11 The Tribunal also has discretionary power to grant access to even an exempt document if to do so is the correct and preferable decision. The respondent argues that there are strong public interest reasons for the course that it adopted and submits that the Tribunal should exercise its discretion in the same way. The argument is essentially that when information is obtained by police from a confidential source during the course of an investigation that source should remain confidential, at least until the time comes when it has to be disclosed by operation of law, as, for example, where a prosecution is commenced. The right to access granted by the Freedom of Information Act 1989 is not in this class, as the existence of this particular exemption demonstrates. There must be, the respondent argues, a sound reason why the application of this exemption should be displaced. This argument must be correct as there is clearly a public interest in ensuring that the identity of sources of information remains confidential during the course of a police investigation, and even thereafter. However, this public interest is not absolute and there will be circumstances where the identity of even a confidential source must be revealed, as where the due administration of justice requires it. There may even be circumstances where the right to access information provided by the Freedom of Information Act 1989 itself may warrant revealing the identity of the confidential source.

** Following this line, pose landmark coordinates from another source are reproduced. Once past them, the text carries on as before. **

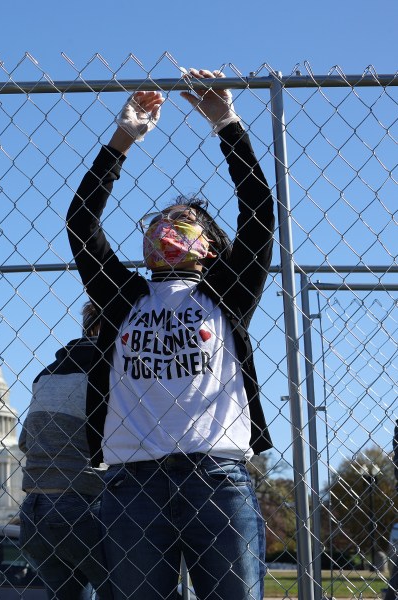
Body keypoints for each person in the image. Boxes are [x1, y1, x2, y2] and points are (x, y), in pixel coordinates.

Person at [65, 69, 275, 600]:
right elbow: (81, 223)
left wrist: (226, 122)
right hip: (133, 485)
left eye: (184, 221)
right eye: (162, 218)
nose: (168, 225)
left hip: (217, 479)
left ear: (208, 248)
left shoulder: (225, 294)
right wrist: (121, 141)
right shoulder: (123, 298)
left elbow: (259, 214)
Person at [18, 301, 114, 600]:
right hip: (84, 504)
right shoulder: (112, 372)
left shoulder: (45, 376)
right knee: (138, 589)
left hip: (34, 511)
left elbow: (24, 442)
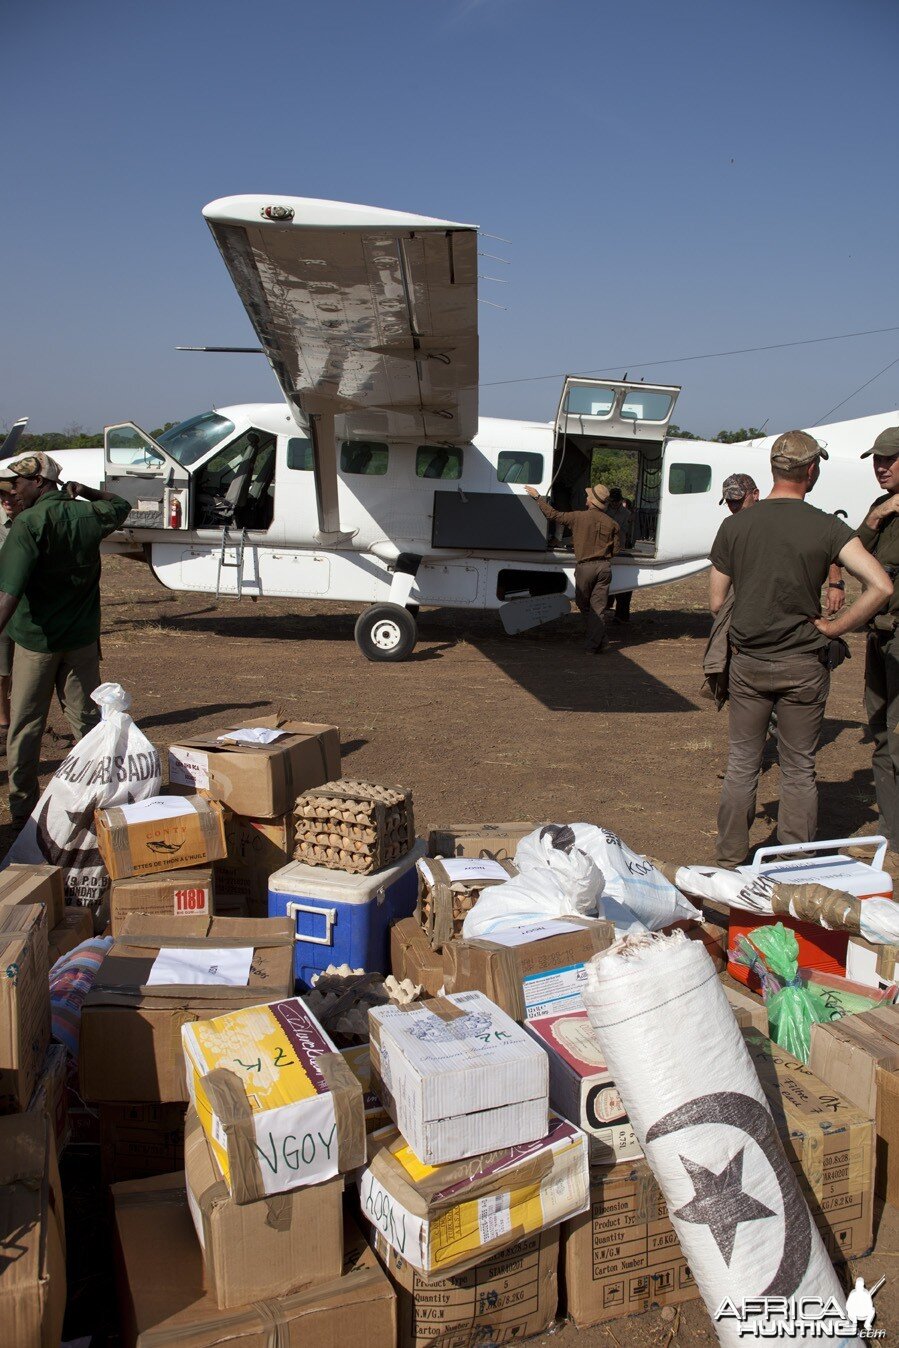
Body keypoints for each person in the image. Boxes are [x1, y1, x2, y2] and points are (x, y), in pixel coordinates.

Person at [709, 430, 891, 869]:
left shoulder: (734, 525)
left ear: (773, 469)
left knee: (741, 765)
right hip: (804, 665)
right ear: (812, 470)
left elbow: (717, 603)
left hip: (749, 664)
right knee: (798, 769)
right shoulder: (826, 525)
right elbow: (881, 585)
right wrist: (834, 627)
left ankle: (730, 859)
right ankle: (793, 863)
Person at [0, 454, 131, 827]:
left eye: (18, 484)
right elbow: (120, 505)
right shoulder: (88, 515)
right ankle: (96, 801)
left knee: (26, 725)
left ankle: (22, 807)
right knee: (88, 722)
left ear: (39, 482)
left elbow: (8, 592)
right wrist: (86, 491)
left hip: (38, 642)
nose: (13, 491)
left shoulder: (29, 524)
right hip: (82, 640)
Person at [856, 425, 899, 852]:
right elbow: (854, 553)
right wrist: (875, 518)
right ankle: (892, 832)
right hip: (881, 634)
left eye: (889, 459)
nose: (881, 466)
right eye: (877, 459)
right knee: (882, 733)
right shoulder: (881, 507)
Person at [525, 482, 621, 652]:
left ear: (591, 502)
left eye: (588, 497)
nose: (586, 499)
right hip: (605, 567)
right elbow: (616, 550)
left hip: (586, 567)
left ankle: (593, 646)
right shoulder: (613, 523)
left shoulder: (577, 517)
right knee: (598, 608)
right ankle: (602, 641)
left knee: (584, 605)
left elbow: (553, 515)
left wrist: (538, 498)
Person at [0, 489, 23, 738]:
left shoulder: (36, 520)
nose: (6, 499)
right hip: (3, 600)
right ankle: (4, 724)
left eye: (12, 493)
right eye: (1, 494)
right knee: (2, 667)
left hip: (32, 605)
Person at [605, 487, 633, 623]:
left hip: (619, 547)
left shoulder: (626, 513)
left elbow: (624, 532)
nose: (614, 504)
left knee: (623, 584)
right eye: (612, 501)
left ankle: (621, 615)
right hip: (605, 547)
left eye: (616, 501)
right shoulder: (604, 510)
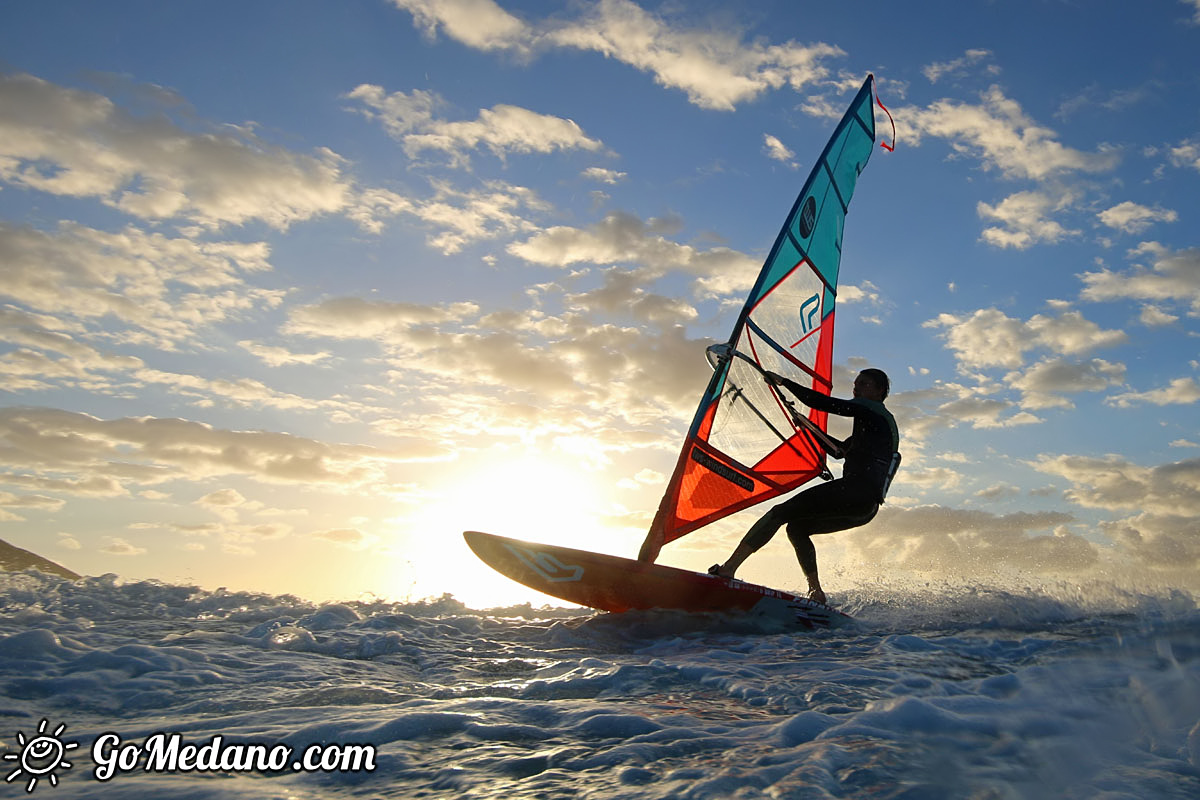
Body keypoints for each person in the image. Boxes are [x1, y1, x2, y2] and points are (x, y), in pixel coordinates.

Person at [708, 368, 899, 605]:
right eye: (855, 383)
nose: (856, 388)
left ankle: (728, 569)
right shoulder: (874, 427)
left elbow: (822, 403)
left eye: (864, 384)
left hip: (855, 492)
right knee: (797, 529)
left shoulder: (873, 412)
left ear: (880, 391)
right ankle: (816, 592)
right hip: (865, 509)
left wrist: (784, 381)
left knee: (779, 513)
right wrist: (808, 426)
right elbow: (838, 451)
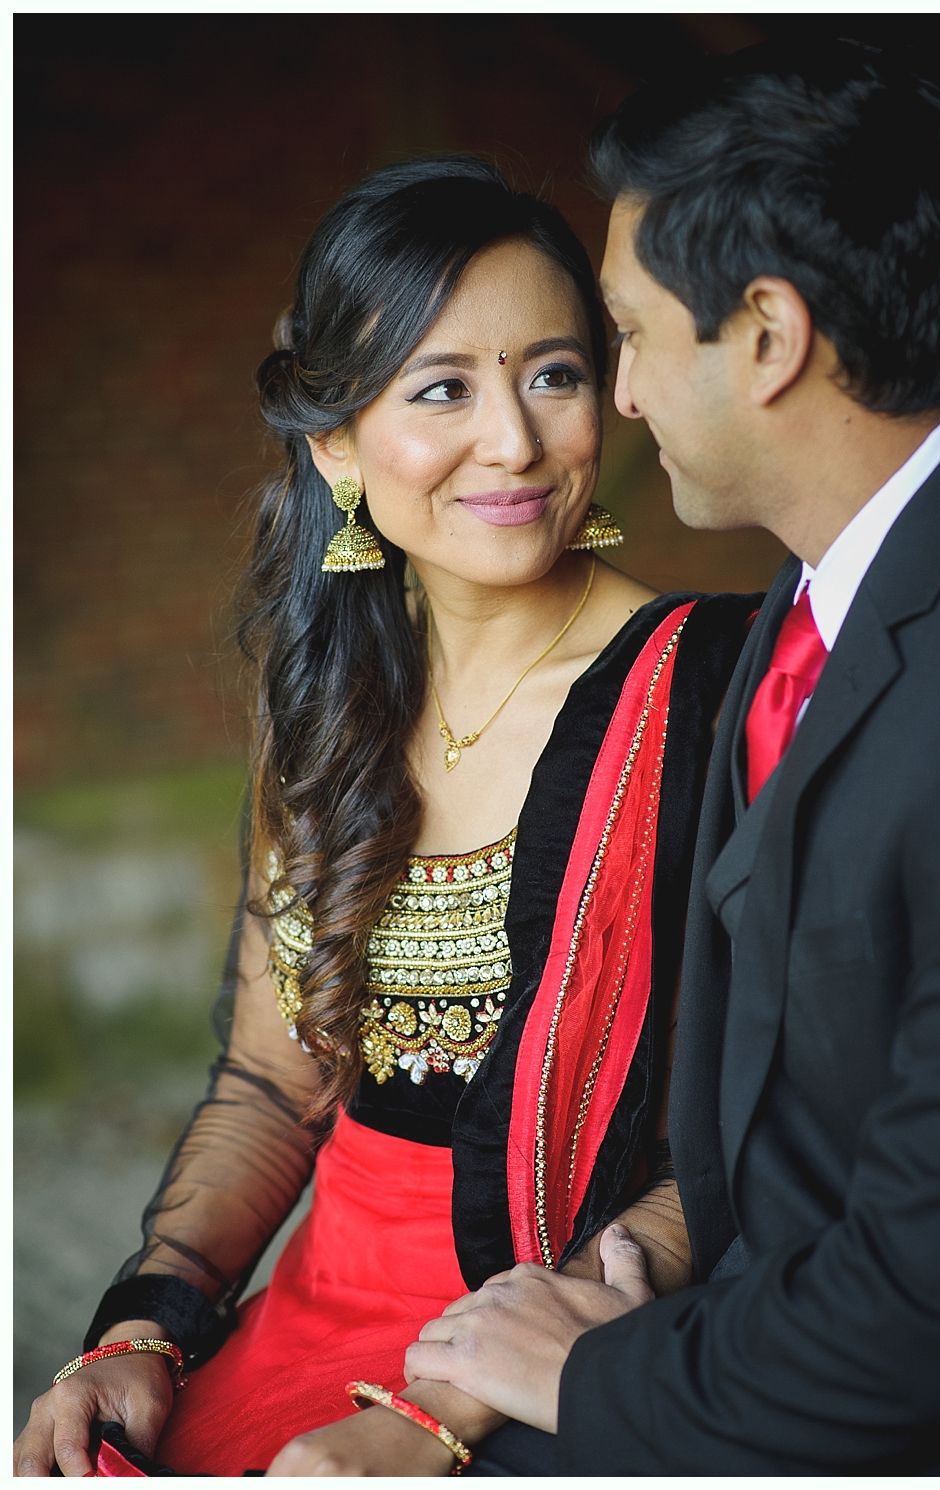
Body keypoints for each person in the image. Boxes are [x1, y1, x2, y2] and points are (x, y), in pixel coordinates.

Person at [13, 157, 757, 1477]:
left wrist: (445, 1412)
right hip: (313, 1306)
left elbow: (760, 1127)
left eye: (554, 374)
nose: (516, 443)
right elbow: (269, 1085)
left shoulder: (709, 692)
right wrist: (144, 1326)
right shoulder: (325, 703)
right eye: (443, 389)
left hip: (564, 1319)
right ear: (339, 440)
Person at [406, 42, 940, 1475]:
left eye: (624, 336)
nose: (622, 402)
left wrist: (596, 1365)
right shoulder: (823, 587)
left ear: (772, 337)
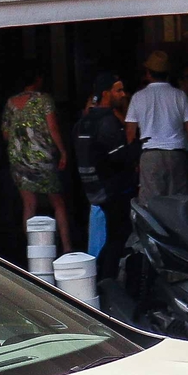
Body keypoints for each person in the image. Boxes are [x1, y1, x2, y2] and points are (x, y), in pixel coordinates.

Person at [76, 71, 138, 281]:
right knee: (115, 240)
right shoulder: (107, 122)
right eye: (118, 90)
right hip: (112, 191)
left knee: (103, 240)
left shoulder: (84, 122)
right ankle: (108, 283)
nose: (123, 94)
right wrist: (137, 148)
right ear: (106, 93)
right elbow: (120, 157)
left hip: (92, 190)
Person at [3, 69, 71, 250]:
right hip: (43, 159)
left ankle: (34, 250)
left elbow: (5, 133)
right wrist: (63, 151)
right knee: (58, 203)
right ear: (38, 79)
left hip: (19, 159)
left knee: (29, 204)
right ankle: (66, 248)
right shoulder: (44, 100)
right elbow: (53, 127)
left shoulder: (11, 103)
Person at [125, 51, 188, 199]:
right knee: (179, 201)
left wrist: (135, 160)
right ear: (168, 74)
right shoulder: (179, 95)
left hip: (150, 155)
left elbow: (130, 133)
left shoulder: (138, 97)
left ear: (148, 73)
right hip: (177, 154)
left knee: (152, 204)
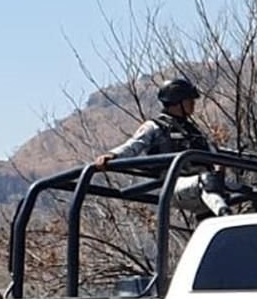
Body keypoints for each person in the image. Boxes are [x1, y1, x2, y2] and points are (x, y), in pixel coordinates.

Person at [94, 77, 232, 218]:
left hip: (202, 187)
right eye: (189, 99)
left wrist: (220, 167)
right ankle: (225, 216)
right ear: (177, 102)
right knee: (207, 181)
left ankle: (216, 223)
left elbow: (214, 154)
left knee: (230, 188)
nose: (193, 103)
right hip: (174, 184)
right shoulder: (155, 126)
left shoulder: (194, 131)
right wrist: (113, 155)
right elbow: (133, 145)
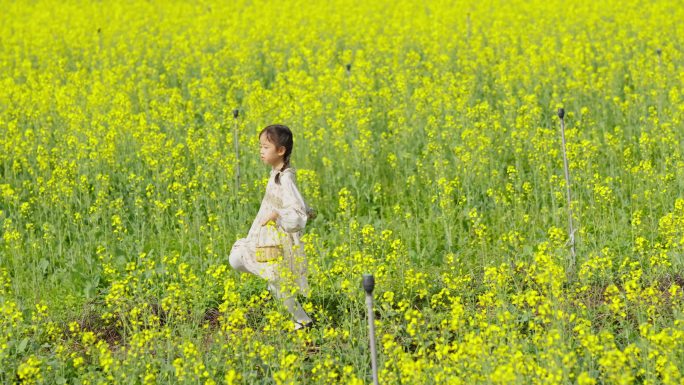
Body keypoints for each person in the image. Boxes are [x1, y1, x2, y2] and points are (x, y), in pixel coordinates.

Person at [228, 124, 314, 331]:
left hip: (278, 239)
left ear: (280, 150)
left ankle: (303, 321)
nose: (261, 151)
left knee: (265, 274)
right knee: (242, 261)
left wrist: (278, 215)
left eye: (265, 147)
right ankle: (302, 320)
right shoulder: (277, 172)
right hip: (266, 236)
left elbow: (297, 211)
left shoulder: (286, 177)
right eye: (260, 147)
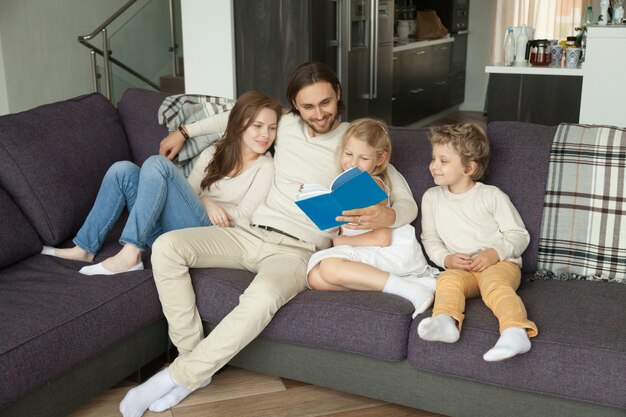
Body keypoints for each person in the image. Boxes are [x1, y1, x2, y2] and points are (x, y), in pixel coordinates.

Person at [119, 62, 421, 417]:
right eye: (308, 106)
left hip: (296, 251)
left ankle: (175, 376)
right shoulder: (286, 125)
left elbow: (404, 198)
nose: (318, 114)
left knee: (260, 298)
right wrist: (184, 131)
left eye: (325, 103)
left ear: (338, 94)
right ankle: (192, 363)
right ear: (294, 105)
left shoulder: (355, 141)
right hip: (247, 233)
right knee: (167, 247)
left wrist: (389, 215)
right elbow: (235, 117)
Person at [41, 91, 281, 275]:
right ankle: (84, 248)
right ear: (239, 125)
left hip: (209, 235)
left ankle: (131, 254)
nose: (265, 135)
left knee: (158, 164)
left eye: (272, 128)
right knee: (122, 170)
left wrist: (207, 206)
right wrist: (206, 201)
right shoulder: (215, 152)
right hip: (176, 226)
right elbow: (189, 192)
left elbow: (242, 219)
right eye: (257, 126)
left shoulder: (266, 167)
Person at [417, 123, 538, 362]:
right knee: (447, 280)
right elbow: (430, 239)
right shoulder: (431, 198)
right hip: (463, 269)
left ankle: (515, 331)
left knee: (494, 285)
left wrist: (494, 253)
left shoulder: (491, 196)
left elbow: (518, 234)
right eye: (433, 159)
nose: (434, 166)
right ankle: (445, 321)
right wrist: (446, 259)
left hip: (499, 264)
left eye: (444, 160)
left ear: (469, 167)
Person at [306, 118, 438, 317]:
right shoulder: (348, 185)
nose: (352, 163)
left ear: (380, 159)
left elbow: (382, 239)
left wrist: (341, 240)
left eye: (363, 158)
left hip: (387, 249)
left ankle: (412, 290)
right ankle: (396, 283)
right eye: (348, 154)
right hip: (364, 249)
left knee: (329, 267)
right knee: (316, 278)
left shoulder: (371, 185)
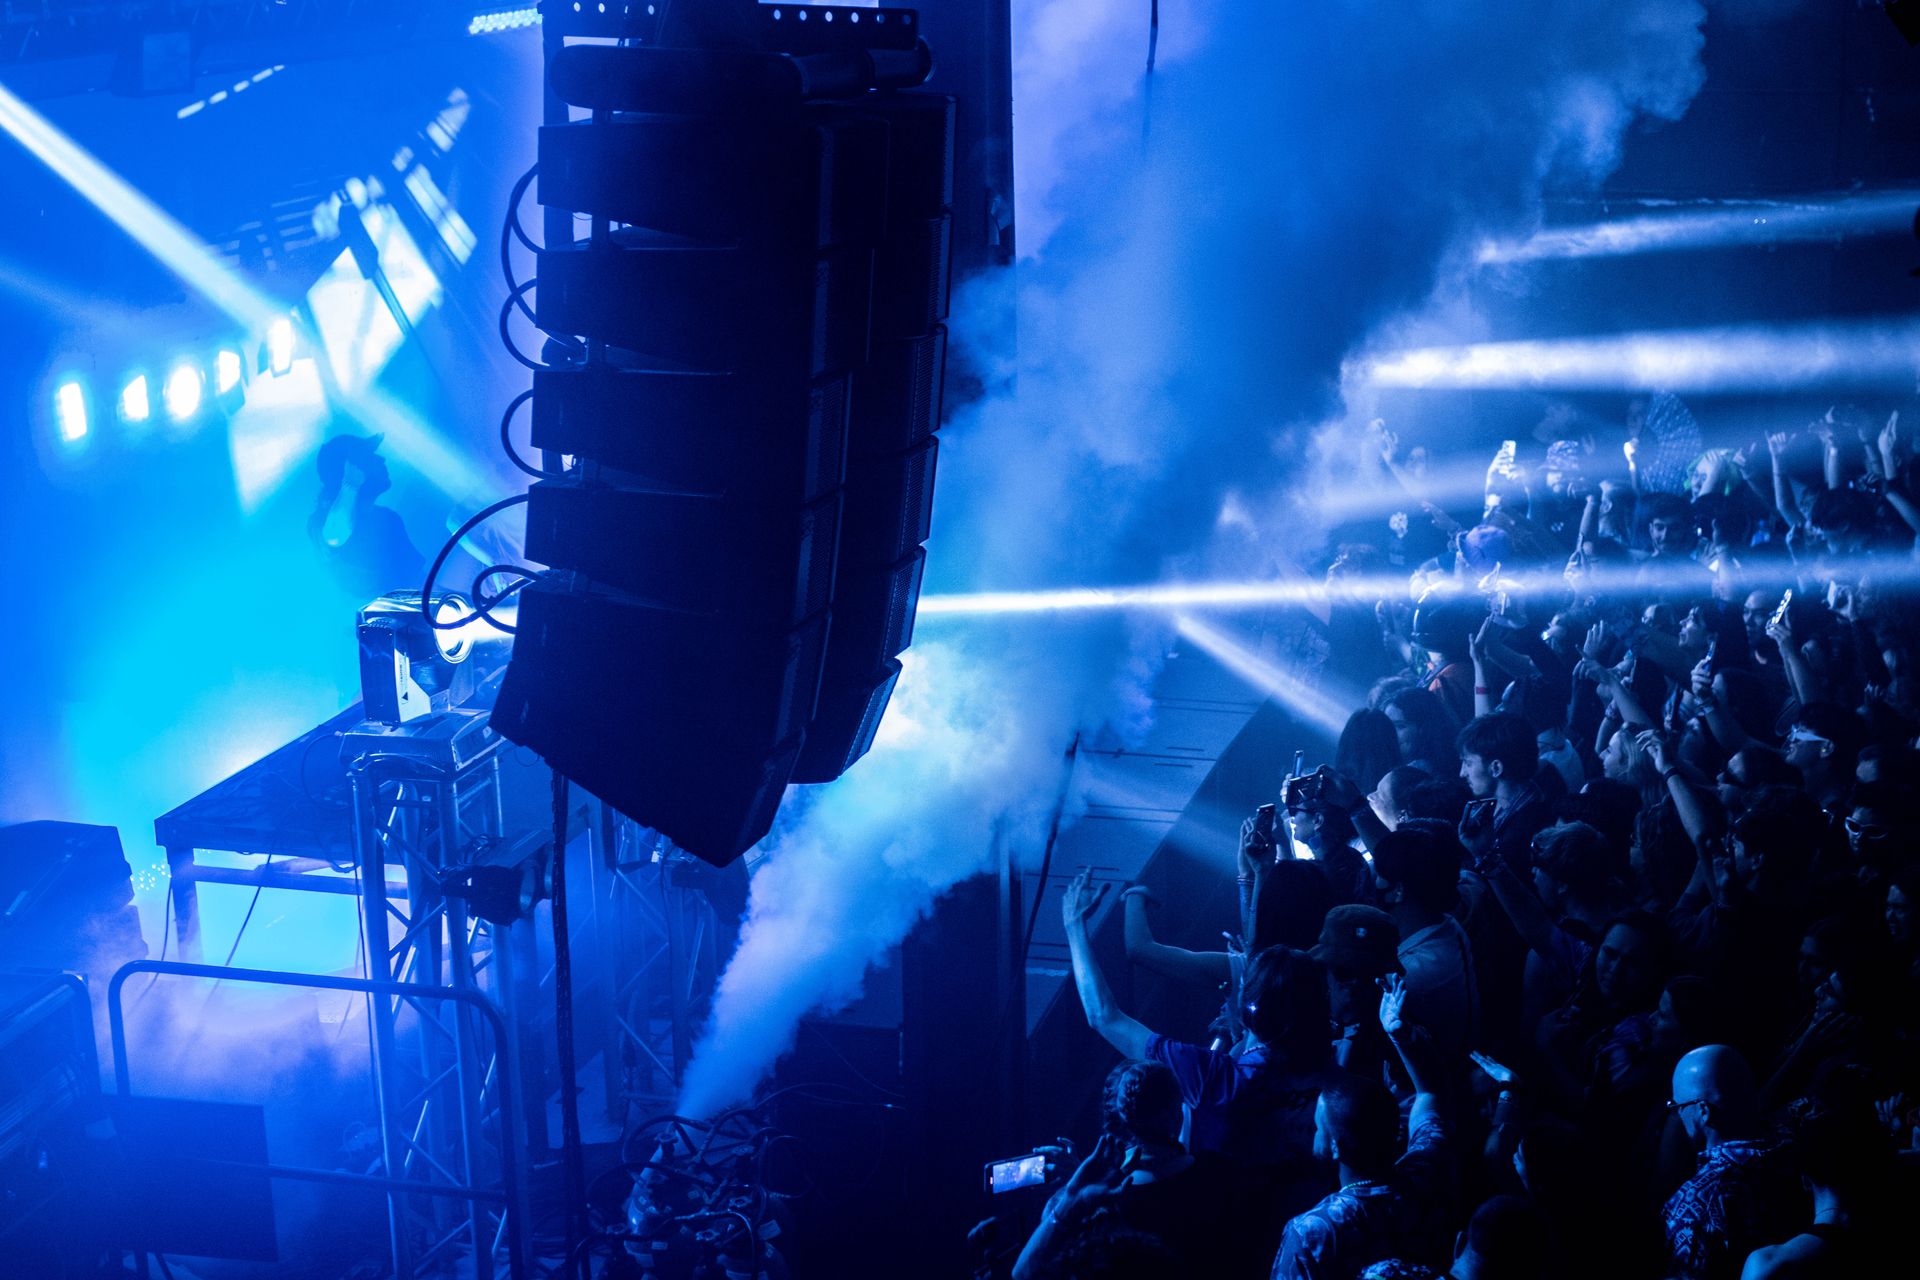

12 Clearly though, everything depends upon the circumstances of the case at hand and the compelling nature of those circumstances. Here the applicant wishes to know the identity of the author so as to press others to investigate what she sees as a serious issue and to further her litigation. However the Tribunal does not see these circumstances as being of sufficient weight to compel it to grant access to the document so that she will be able to identify its author and hence pass this information on should she decide to do so. This is purely a matter of weight as the Tribunal is not satisfied that the author’s identity is critical to the claims that the applicant wishes to advance. Put simply, the reasons advanced by the applicant are not compelling.

13 The Tribunal also notes that the applicant has been granted access to the body of the report and that there are other avenues whereby the information she seeks as to the author’s identity may be sought, should it really be necessary to advance her interests effectively. These avenues are attended by restrictions which control the general disclosure of the author’s identity beyond serving the immediate purpose at hand. The issue of a subpoena in the litigation now on foot in another place is an example of this.

14 Consequently, the Tribunal declines to grant access to the entire report and affirms the decision under review.